A peek under the hood of AWS’s commitment to performance – AWS re:Invent 2022 Monday Night Live
The focus of the Monday Night Live keynote is performance. Peter DeSantis, Senior Vice President, AWS Utility Computing, says that “great performance is the result of innovating from the ground up and then continually investing over time and being committed to performance”. Let’s have a look at what new features reflect their philosophy here.
New Chip, New Processor
AWS Nitro v5 is made GA (General Available) at the Keynote session. It is a high-performance chip with 2x Transistors, 50% Faster DRAM Speed and 2x more PCIe Bandwidth.
Equipped with Nitro v5, C7gn instances (in preview) offer the best performance for network-intensive workloads with higher networking bandwidth, greater packet rate performance, and lower latency.
The pandemic has created a chance for AWS and Amazon to leverage their logistics expertise and provide an offering that will visualise any potential disruption.

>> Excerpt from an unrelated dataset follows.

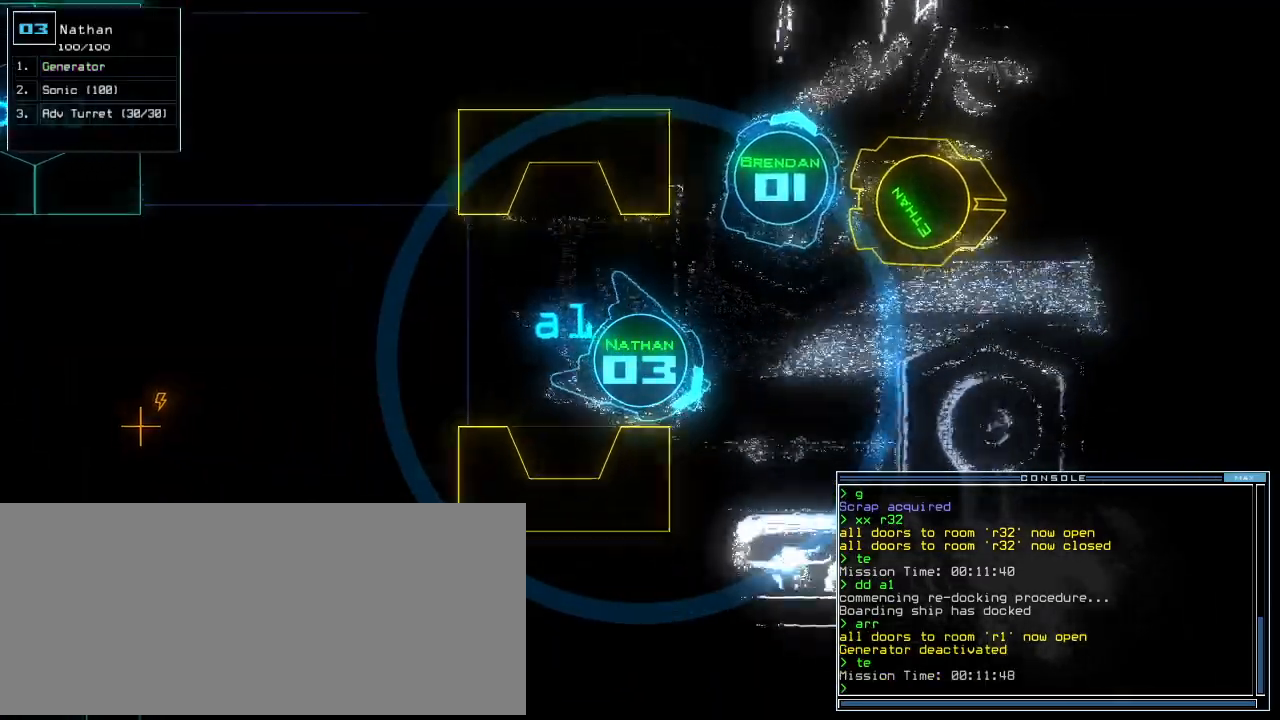
{"keys": ["down", "right"], "events": [[104, "up", "up"], [354, "down", "down"]]}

Graviton 3E is the new processor designed for HPC (high performance computing).
HPC7g instances, which will enjoy the benefits of the above both, are not available yet. We are looking forward to collaborating with our customers in making use of these instances.
SRD Makes The Cloud Go Round
I like the analogy that Peter uses. He says that Scalable Reliable Diagram (SRD) is the wheel of the AWS network. It can be applicable in many AWS services.
For example, SRD makes EBS with lower latency and higher throughput possible. In fact, EBS write tail latency is 90% lower compared to that without SRD. All new EBS io2 volumes will be running on SRD with no extra cost, but only early next year.
ENA Express is ENA built on top of SRD, bringing the benefits of SRD to any network based services. You can enable ENA Express on new and existing ENAs and take advantage of this performance right away for TCP and UDP traffic between c6gn instances running in the same Availability Zone. However, one thing noteworthy is that ENA Express is currently limited to c6gn.16xlarge instances.
ElastiCache is an example of utilising ENA Express. Though its support for ENA Express is not available yet.
Machine Learning Capabilities Improved
There are two innovations behind the scene, stochastic rounding in precision accuracy and ring of rings synchronisation algorithm.
A new instance type called Trn1n was introduced at the keynote. It is a networking optimised version of Trn1, with 1600 Gbps EFA networking. It would provide faster distributed training of ultra-large models. It is not in the market yet though.
Lastly but not the least, Lambda SnapStart is another highlight of this keynote. It is available to Java runtime for the moment and with no additional cost. I think it excites me most as it would benefit a bigger range of customers. This feature is to solve the long cold start initialisation time problem. Magically, it reduces up to 90% in cold start latency.
Peter also shared the secret recipes of SnapStart.
It may involve some code changes to use this function. To ensure the uniqueness, you have to generate content like random numbers after initialisation.
AWS does so by profiling how the virtual machine accesses every snapshot during its boot sequence and predicts the next time with this information.
I can see AWS’s efforts in advancing hardware and software, which brings the performance game to a new level. It actually surprised me that AWS has designed custom chips. From a user’s perspective, it’s also good to see that AWS doesn’t trade security and cost for performance. I’m looking forward to seeing these new features rolled out and become available in the Sydney Region so I can experiment with them.